## Task goal
The response should be an exact transcription of the data below, free of images.

*****

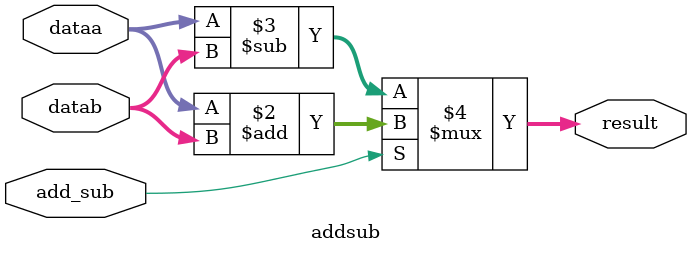
<source format=sv>
module addsub #(parameter dw=8)		 // dw = data width
(
  input        [dw-1:0] dataa,
  input        [dw-1:0] datab,
  input                 add_sub,	 // if this is 1, add; else subtract
  output logic [dw-1:0] result
);

// fill in guts  
// combinational logic, use blocking (=) assignment      
//add_sub       result
//1             dataa + datab;						
//0             dataa - datab;
   
 always_comb
	result[dw-1:0] = add_sub ? dataa[dw-1:0] + datab[dw-1:0] : dataa[dw-1:0] - datab[dw-1:0];

endmodule

</source>
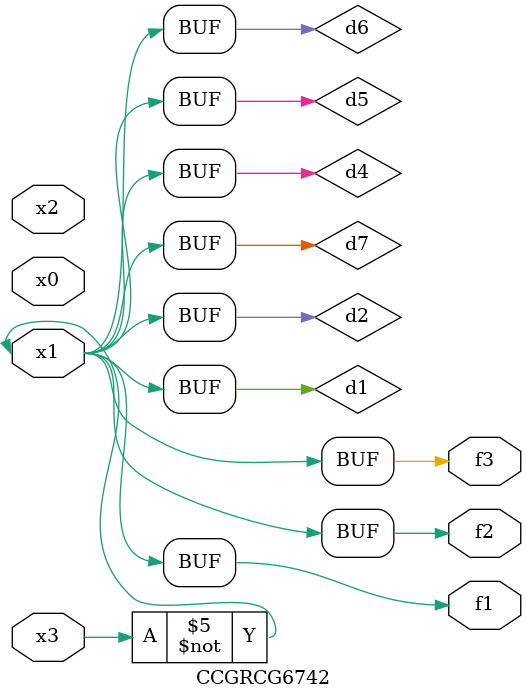
<source format=v>
module CCGRCG6742(
	input x0, x1, x2, x3,
	output f1, f2, f3
);

	wire d1, d2, d3, d4, d5, d6, d7;

	not (d1, x3);
	buf (d2, x1);
	xnor (d3, d1, d2);
	nor (d4, d1);
	buf (d5, d1, d2);
	buf (d6, d4, d5);
	nand (d7, d4);
	assign f1 = d6;
	assign f2 = d7;
	assign f3 = d6;
endmodule

</source>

*****

## Written solution
<source format=sv>
module addsub #(parameter dw=8)		 // dw = data width
(
  input        [dw-1:0] dataa,
  input        [dw-1:0] datab,
  input                 add_sub,	 // if this is 1, add; else subtract
  output logic [dw-1:0] result
);

// fill in guts  
// combinational logic, use blocking (=) assignment      
//add_sub       result
//1             dataa + datab;						
//0             dataa - datab;
   
 always_comb
	result[dw-1:0] = add_sub ? dataa[dw-1:0] + datab[dw-1:0] : dataa[dw-1:0] - datab[dw-1:0];

endmodule

</source>
<source format=v>
module CCGRCG6742(
	input x0, x1, x2, x3,
	output f1, f2, f3
);

	wire d1, d2, d3, d4, d5, d6, d7;

	not (d1, x3);
	buf (d2, x1);
	xnor (d3, d1, d2);
	nor (d4, d1);
	buf (d5, d1, d2);
	buf (d6, d4, d5);
	nand (d7, d4);
	assign f1 = d6;
	assign f2 = d7;
	assign f3 = d6;
endmodule

</source>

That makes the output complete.